* WHAT YOU SHOULD DO: Only lines with the word "Concatenate" are wanted; copy each of them from the listing below.

* SUPPLIED DATA:

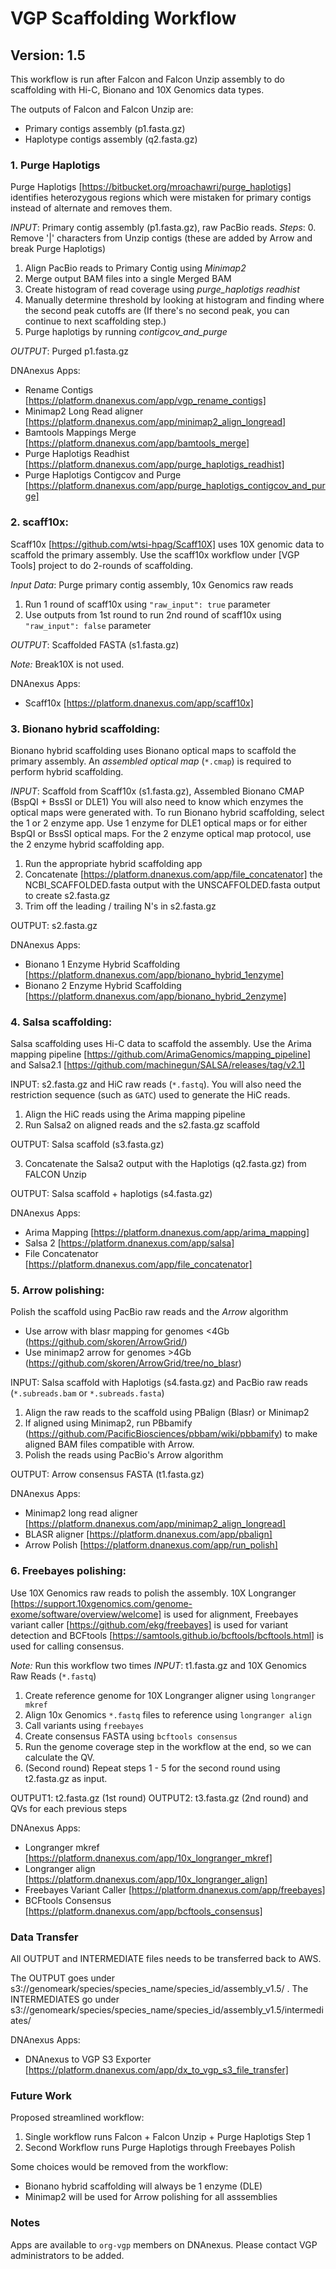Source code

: # VGP Scaffolding Workflow
## Version: 1.5

This workflow is run after Falcon and Falcon Unzip assembly to do scaffolding with Hi-C, Bionano and 10X Genomics data types.

The outputs of Falcon and Falcon Unzip are:
* Primary contigs assembly (p1.fasta.gz)
* Haplotype contigs assembly (q2.fasta.gz)

### 1. Purge Haplotigs

Purge Haplotigs [https://bitbucket.org/mroachawri/purge_haplotigs] identifies heterozygous regions which were mistaken for primary contigs instead of alternate and removes them.

*INPUT*: Primary contig assembly (p1.fasta.gz), raw PacBio reads.
*Steps*:
0. Remove '|' characters from Unzip contigs (these are added by Arrow and break Purge Haplotigs)
1. Align PacBio reads to Primary Contig using *Minimap2*
2. Merge output BAM files into a single Merged BAM
3. Create histogram of read coverage using *purge_haplotigs readhist*
3. Manually determine threshold by looking at histogram and finding where the second peak cutoffs are (If there's no second peak, you can continue to next scaffolding step.)
4. Purge haplotigs by running *contigcov_and_purge*

*OUTPUT*: Purged p1.fasta.gz

DNAnexus Apps:
* Rename Contigs [https://platform.dnanexus.com/app/vgp_rename_contigs]
* Minimap2 Long Read aligner [https://platform.dnanexus.com/app/minimap2_align_longread]
* Bamtools Mappings Merge [https://platform.dnanexus.com/app/bamtools_merge]
* Purge Haplotigs Readhist [https://platform.dnanexus.com/app/purge_haplotigs_readhist]
* Purge Haplotigs Contigcov and Purge [https://platform.dnanexus.com/app/purge_haplotigs_contigcov_and_purge]

### 2. scaff10x:

Scaff10x [https://github.com/wtsi-hpag/Scaff10X] uses 10X genomic data to scaffold the primary assembly.
Use the scaff10x workflow under [VGP Tools] project to do 2-rounds of scaffolding.

*Input Data*: Purge primary contig assembly, 10x Genomics raw reads
1. Run 1 round of scaff10x using `"raw_input": true` parameter
2. Use outputs from 1st round to run 2nd round of scaff10x using `"raw_input": false` parameter

*OUTPUT*: Scaffolded FASTA (s1.fasta.gz)

*Note:* Break10X is not used.

DNAnexus Apps:
* Scaff10x [https://platform.dnanexus.com/app/scaff10x]

### 3. Bionano hybrid scaffolding:

Bionano hybrid scaffolding uses Bionano optical maps to scaffold the primary assembly. An *assembled optical map* (`*.cmap`) is required to perform hybrid scaffolding.

*INPUT*: Scaffold from Scaff10x (s1.fasta.gz), Assembled Bionano CMAP (BspQI + BssSI or DLE1)
You will also need to know which enzymes the optical maps were generated with.
To run Bionano hybrid scaffolding, select the 1 or 2 enzyme app. Use 1 enzyme for DLE1 optical maps or for either BspQI or BssSI optical maps. For the 2 enzyme optical map protocol, use the 2 enzyme hybrid scaffolding app.

1. Run the appropriate hybrid scaffolding app
2. Concatenate [https://platform.dnanexus.com/app/file_concatenator] the NCBI_SCAFFOLDED.fasta output with the UNSCAFFOLDED.fasta output to create s2.fasta.gz
3. Trim off the leading / trailing N's in s2.fasta.gz

OUTPUT: s2.fasta.gz

DNAnexus Apps:
* Bionano 1 Enzyme Hybrid Scaffolding [https://platform.dnanexus.com/app/bionano_hybrid_1enzyme]
* Bionano 2 Enzyme Hybrid Scaffolding [https://platform.dnanexus.com/app/bionano_hybrid_2enzyme]

### 4. Salsa scaffolding:

Salsa scaffolding uses Hi-C data to scaffold the assembly.
Use the Arima mapping pipeline [https://github.com/ArimaGenomics/mapping_pipeline] and Salsa2.1 [https://github.com/machinegun/SALSA/releases/tag/v2.1]

INPUT: s2.fasta.gz and HiC raw reads (`*.fastq`). You will also need the restriction sequence (such as `GATC`) used to generate the HiC reads.

1. Align the HiC reads using the Arima mapping pipeline
2. Run Salsa2 on aligned reads and the s2.fasta.gz scaffold

OUTPUT: Salsa scaffold (s3.fasta.gz)

3. Concatenate the Salsa2 output with the Haplotigs (q2.fasta.gz) from FALCON Unzip

OUTPUT: Salsa scaffold + haplotigs (s4.fasta.gz)

DNAnexus Apps:
* Arima Mapping [https://platform.dnanexus.com/app/arima_mapping]
* Salsa 2 [https://platform.dnanexus.com/app/salsa]
* File Concatenator [https://platform.dnanexus.com/app/file_concatenator]

### 5. Arrow polishing:

Polish the scaffold using PacBio raw reads and the *Arrow* algorithm

* Use arrow with blasr mapping for genomes <4Gb (https://github.com/skoren/ArrowGrid/) 
* Use minimap2 arrow for genomes >4Gb (https://github.com/skoren/ArrowGrid/tree/no_blasr)

INPUT: Salsa scaffold with Haplotigs (s4.fasta.gz) and PacBio raw reads (`*.subreads.bam` or `*.subreads.fasta`)
1. Align the raw reads to the scaffold using PBalign (Blasr) or Minimap2
2. If aligned using Minimap2, run PBbamify (https://github.com/PacificBiosciences/pbbam/wiki/pbbamify) to make aligned BAM files compatible with Arrow.
3. Polish the reads using PacBio's Arrow algorithm

OUTPUT: Arrow consensus FASTA (t1.fasta.gz)

DNAnexus Apps:
* Minimap2 long read aligner [https://platform.dnanexus.com/app/minimap2_align_longread]
* BLASR aligner [https://platform.dnanexus.com/app/pbalign]
* Arrow Polish [https://platform.dnanexus.com/app/run_polish]

### 6. Freebayes polishing:

Use 10X Genomics raw reads to polish the assembly.
10X Longranger [https://support.10xgenomics.com/genome-exome/software/overview/welcome] is used for alignment, Freebayes variant caller [https://github.com/ekg/freebayes] is used for variant detection and BCFtools [https://samtools.github.io/bcftools/bcftools.html] is used for calling consensus.

*Note:* Run this workflow two times
*INPUT*: t1.fasta.gz and 10X Genomics Raw Reads (`*.fastq`)

1. Create reference genome for 10X Longranger aligner using `longranger mkref`
2. Align 10x Genomics `*.fastq` files to reference using `longranger align`
3. Call variants using `freebayes`
4. Create consensus FASTA using `bcftools consensus`
5. Run the genome coverage step in the workflow at the end, so we can calculate the QV.
6. (Second round) Repeat steps 1 - 5 for the second round using t2.fasta.gz as input.

OUTPUT1: t2.fasta.gz (1st round)
OUTPUT2: t3.fasta.gz (2nd round)
and QVs for each previous steps

DNAnexus Apps:
* Longranger mkref [https://platform.dnanexus.com/app/10x_longranger_mkref]
* Longranger align [https://platform.dnanexus.com/app/10x_longranger_align]
* Freebayes Variant Caller [https://platform.dnanexus.com/app/freebayes]
* BCFtools Consensus [https://platform.dnanexus.com/app/bcftools_consensus]

### Data Transfer
All OUTPUT and INTERMEDIATE files needs to be transferred back to AWS.

The OUTPUT goes under s3://genomeark/species/species_name/species_id/assembly_v1.5/ .
The INTERMEDIATES go under s3://genomeark/species/species_name/species_id/assembly_v1.5/intermediates/

DNAnexus Apps:
* DNAnexus to VGP S3 Exporter [https://platform.dnanexus.com/app/dx_to_vgp_s3_file_transfer]

### Future Work

Proposed streamlined workflow:
1. Single workflow runs Falcon + Falcon Unzip + Purge Haplotigs Step 1
2. Second Workflow runs Purge Haplotigs through Freebayes Polish

Some choices would be removed from the workflow:
* Bionano hybrid scaffolding will always be 1 enzyme (DLE)
* Minimap2 will be used for Arrow polishing for all asssemblies


### Notes

Apps are available to `org-vgp` members on DNAnexus. Please contact VGP administrators to be added.
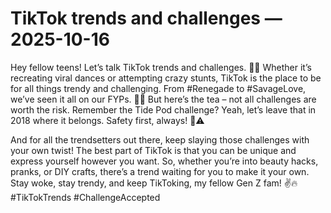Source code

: # TikTok trends and challenges — 2025-10-16

Hey fellow teens! Let’s talk TikTok trends and challenges. 🤳🔥 Whether it’s recreating viral dances or attempting crazy stunts, TikTok is the place to be for all things trendy and challenging. From #Renegade to #SavageLove, we’ve seen it all on our FYPs. 💃💥 But here’s the tea – not all challenges are worth the risk. Remember the Tide Pod challenge? Yeah, let’s leave that in 2018 where it belongs. Safety first, always! 🚫⚠️

And for all the trendsetters out there, keep slaying those challenges with your own twist! The best part of TikTok is that you can be unique and express yourself however you want. So, whether you’re into beauty hacks, pranks, or DIY crafts, there’s a trend waiting for you to make it your own. Stay woke, stay trendy, and keep TikToking, my fellow Gen Z fam! ✌️🔥 #TikTokTrends #ChallengeAccepted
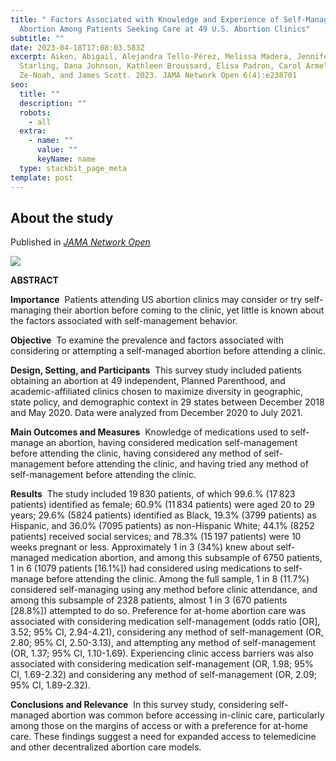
 ```yaml
---
title: " Factors Associated with Knowledge and Experience of Self-Managed
  Abortion Among Patients Seeking Care at 49 U.S. Abortion Clinics"
subtitle: ""
date: 2023-04-18T17:08:03.583Z
excerpt: Aiken, Abigail, Alejandra Tello-Pérez, Melissa Madera, Jennifer E.
  Starling, Dana Johnson, Kathleen Broussard, Elisa Padron, Carol Armelle
  Ze-Noah, and James Scott. 2023. JAMA Network Open 6(4):e238701
seo:
  title: ""
  description: ""
  robots:
    - all
  extra:
    - name: ""
      value: ""
      keyName: name
  type: stackbit_page_meta
template: post
---
```

## About the study

Published in *[JAMA Network Open](https://jamanetwork.com/journals/jamanetworkopen/fullarticle/2803942)*



![](/images/jama-network-open-2.jpeg)

**A﻿BSTRACT**

**Importance**  Patients attending US abortion clinics may consider or try self-managing their abortion before coming to the clinic, yet little is known about the factors associated with self-management behavior.

**Objective**  To examine the prevalence and factors associated with considering or attempting a self-managed abortion before attending a clinic.

**Design, Setting, and Participants**  This survey study included patients obtaining an abortion at 49 independent, Planned Parenthood, and academic-affiliated clinics chosen to maximize diversity in geographic, state policy, and demographic context in 29 states between December 2018 and May 2020. Data were analyzed from December 2020 to July 2021.

**Main Outcomes and Measures**  Knowledge of medications used to self-manage an abortion, having considered medication self-management before attending the clinic, having considered any method of self-management before attending the clinic, and having tried any method of self-management before attending the clinic.

**Results**  The study included 19 830 patients, of which 99.6.% (17 823 patients) identified as female; 60.9% (11 834 patients) were aged 20 to 29 years; 29.6% (5824 patients) identified as Black, 19.3% (3799 patients) as Hispanic, and 36.0% (7095 patients) as non-Hispanic White; 44.1% (8252 patients) received social services; and 78.3% (15 197 patients) were 10 weeks pregnant or less. Approximately 1 in 3 (34%) knew about self-managed medication abortion, and among this subsample of 6750 patients, 1 in 6 (1079 patients \[16.1%]) had considered using medications to self-manage before attending the clinic. Among the full sample, 1 in 8 (11.7%) considered self-managing using any method before clinic attendance, and among this subsample of 2328 patients, almost 1 in 3 (670 patients \[28.8%]) attempted to do so. Preference for at-home abortion care was associated with considering medication self-management (odds ratio \[OR], 3.52; 95% CI, 2.94-4.21), considering any method of self-management (OR, 2.80; 95% CI, 2.50-3.13), and attempting any method of self-management (OR, 1.37; 95% CI, 1.10-1.69). Experiencing clinic access barriers was also associated with considering medication self-management (OR, 1.98; 95% CI, 1.69-2.32) and considering any method of self-management (OR, 2.09; 95% CI, 1.89-2.32).

**Conclusions and Relevance**  In this survey study, considering self-managed abortion was common before accessing in-clinic care, particularly among those on the margins of access or with a preference for at-home care. These findings suggest a need for expanded access to telemedicine and other decentralized abortion care models.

* FINISHED EXERCISE:
2. Concatenate [https://platform.dnanexus.com/app/file_concatenator] the NCBI_SCAFFOLDED.fasta output with the UNSCAFFOLDED.fasta output to create s2.fasta.gz
3. Concatenate the Salsa2 output with the Haplotigs (q2.fasta.gz) from FALCON Unzip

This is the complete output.